クリントン米国務長官は26日、シリア国内の反体制派の民間人を過酷に弾圧するアサド政権を非難し、このままの体制が続けばシリアは崩壊するだろうと警告を発した。神学者らの間では、シリアの紛争状態は、イザヤ書のダマスコ崩壊の預言と関連しているのではないかとの指摘がなされている。27日、米クリスチャンポスト(CP)が報じた。
26日モロッコで行われた記者会見で、クリントン米国務長官は、シリアのアサド政権はやがては崩壊するだろうと伝え、シリア政府軍に対し、アサド政権追放のために政府と戦うシリア解放軍に加わるように促し、「同国人に対する暴力を促進する政権を支持する限り、シリア国家の名誉はますます汚されることになるでしょう。もしシリア政権による民間人弾圧を拒否するなら、同国人たちはあなたがたを英雄であると称賛するでしょう。このような崩壊寸前の違法政権を支持し続けるべきではありません」と述べた。
シリア国内では紛争が今にも勃発しそうな状況になっており、シリア国内の多くの市街が、アサド政権支持者と反体制派の対立による戦場と化すようになっている。反体制派の人々は、50年間にわたる汎アラブ主義の政党バアス党が同国を支配し続ける歴史の終焉を願っている。
ホムズ市などシリア国内の一部の都市では、多数のキリスト教徒が存在しており、避難所での生活を余儀なくされている。ホムズ市では、二週間以上にわたってロケット弾による攻撃がなされている。
昨年8月以来、シリア政府は反体制派の民間人を激しく弾圧するようになり、アラブ連盟の加盟資格も停止されるようになった。アナリストらの間では、シリアが紛争寸前にあるのではないかとの懸念が高まっている。
24日には、シリアの赤三日月社が紛争状態にある地域から女性と子供を救出した。先週末には100人以上の民間人がホムズ市で殺害されたとの報告がなされている。シリアではアサド政権による民間人弾圧が始まって以来8,500人もの犠牲者が生じていると報じられている。

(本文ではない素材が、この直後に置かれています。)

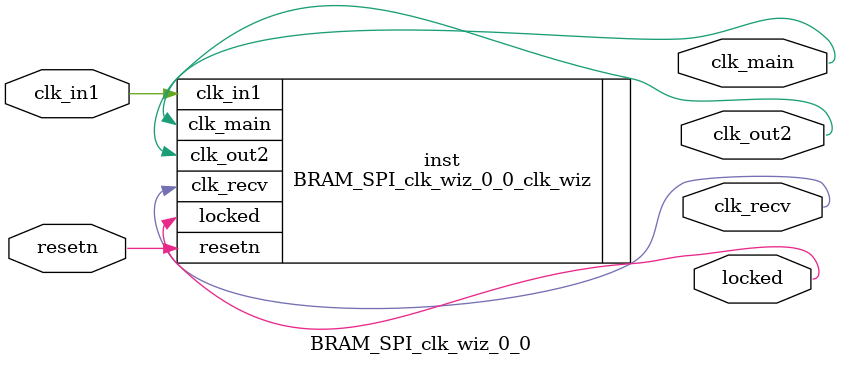
<source format=v>


`timescale 1ps/1ps

(* CORE_GENERATION_INFO = "BRAM_SPI_clk_wiz_0_0,clk_wiz_v5_4_3_0,{component_name=BRAM_SPI_clk_wiz_0_0,use_phase_alignment=true,use_min_o_jitter=false,use_max_i_jitter=false,use_dyn_phase_shift=false,use_inclk_switchover=false,use_dyn_reconfig=false,enable_axi=0,feedback_source=FDBK_AUTO,PRIMITIVE=PLL,num_out_clk=3,clkin1_period=10.000,clkin2_period=10.000,use_power_down=false,use_reset=true,use_locked=true,use_inclk_stopped=false,feedback_type=SINGLE,CLOCK_MGR_TYPE=NA,manual_override=false}" *)

module BRAM_SPI_clk_wiz_0_0 
 (
  // Clock out ports
  output        clk_main,
  output        clk_out2,
  output        clk_recv,
  // Status and control signals
  input         resetn,
  output        locked,
 // Clock in ports
  input         clk_in1
 );

  BRAM_SPI_clk_wiz_0_0_clk_wiz inst
  (
  // Clock out ports  
  .clk_main(clk_main),
  .clk_out2(clk_out2),
  .clk_recv(clk_recv),
  // Status and control signals               
  .resetn(resetn), 
  .locked(locked),
 // Clock in ports
  .clk_in1(clk_in1)
  );

endmodule

</source>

シリアの情勢について、神学者らの間では、イザヤ書の預言と関連付けた解釈がなされている。イザヤ書17章ではシリア首都ダマスコの崩壊が預言されている。「道の啓示―地平線の向こうの希望」著者で世界で生じる出来事や現在の中東情勢と聖書の預言を照らし合わせて解釈する研究者でもあるビル・サルス氏は、米CPに対し、「預言者イザヤが預言しているダマスコの崩壊は、紀元前732年のアッシリア帝国の第二遠征によって成就されたという解釈の多くは間違いであったのではないでしょうか」と伝えている。

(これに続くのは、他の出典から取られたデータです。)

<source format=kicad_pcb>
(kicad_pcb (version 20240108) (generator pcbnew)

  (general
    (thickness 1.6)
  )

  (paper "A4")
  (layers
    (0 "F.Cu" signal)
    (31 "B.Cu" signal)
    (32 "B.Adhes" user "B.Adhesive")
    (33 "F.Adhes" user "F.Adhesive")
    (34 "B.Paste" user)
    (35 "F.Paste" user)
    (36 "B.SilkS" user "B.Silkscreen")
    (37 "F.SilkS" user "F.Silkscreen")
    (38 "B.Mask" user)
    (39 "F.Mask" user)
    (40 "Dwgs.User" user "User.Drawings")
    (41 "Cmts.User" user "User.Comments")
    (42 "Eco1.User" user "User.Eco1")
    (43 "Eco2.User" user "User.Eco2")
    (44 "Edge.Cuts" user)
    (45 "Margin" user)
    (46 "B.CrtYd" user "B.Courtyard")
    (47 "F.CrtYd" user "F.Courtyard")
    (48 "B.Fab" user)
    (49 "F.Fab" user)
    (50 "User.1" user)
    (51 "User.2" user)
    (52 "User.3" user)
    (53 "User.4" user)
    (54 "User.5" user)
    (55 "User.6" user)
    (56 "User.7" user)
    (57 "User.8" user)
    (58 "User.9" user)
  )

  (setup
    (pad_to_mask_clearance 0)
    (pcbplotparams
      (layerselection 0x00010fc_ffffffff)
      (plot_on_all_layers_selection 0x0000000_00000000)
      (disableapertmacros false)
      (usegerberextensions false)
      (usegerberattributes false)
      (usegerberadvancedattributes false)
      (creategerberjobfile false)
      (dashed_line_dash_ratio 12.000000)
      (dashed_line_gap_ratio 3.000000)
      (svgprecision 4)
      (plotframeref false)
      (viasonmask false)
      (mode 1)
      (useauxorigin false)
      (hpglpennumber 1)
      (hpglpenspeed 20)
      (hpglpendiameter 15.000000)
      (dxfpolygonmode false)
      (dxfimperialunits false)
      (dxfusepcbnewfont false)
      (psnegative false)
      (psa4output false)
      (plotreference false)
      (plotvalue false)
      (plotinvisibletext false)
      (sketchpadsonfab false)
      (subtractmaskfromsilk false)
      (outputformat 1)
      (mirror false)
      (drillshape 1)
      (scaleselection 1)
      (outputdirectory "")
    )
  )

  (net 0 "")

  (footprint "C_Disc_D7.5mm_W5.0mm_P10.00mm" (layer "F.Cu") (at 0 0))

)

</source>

著書の中で同氏は、アッシリアがダマスコを占拠した後100年以上経過して書かれたエレミヤがダマスコの崩壊について預言していることや、バビロニア帝国はダマスコをイザヤ書17章の預言の方式では占拠しなかったことなどが指摘されている。
サルス氏はイザヤ書17章14節でダマスコが一夜のうちに消滅することが預言されていることを指摘し、これは「核兵器による攻撃の結果ではないか」と述べている。
国際的な福音伝道者で、米国内で急成長しているミニストリーである米テネシー州クリ―ブランドを拠点とする「福音の声」ディレクターのペリー・ストーン氏も同様の預言解釈を行っている。ストーン氏は最近同氏のブログにおいて、「イザヤ書の預言はまだ成就されていません。しかし近い将来成就されるでしょう。エゼキエル書38章ではマゴグの地のゴグに対する戦争が預言されています。シリアはイスラム諸国の連盟から除外され、イスラエルの山々を覆う積乱雲のように動いています。これはまるでダマスコの崩壊の有り様を物語っているかのようです。ダマスコは推定1万人ものテロリストを囲っており、イランのイスラム教急進派政権とも親密な関係を築いています。これはエゼキエル書38章に書かれてある預言に照らし合わせれば、アラブ連盟によるイスラエル侵攻の引き金がシリア紛争によって生じることを物語っているのではないでしょうか」と述べている。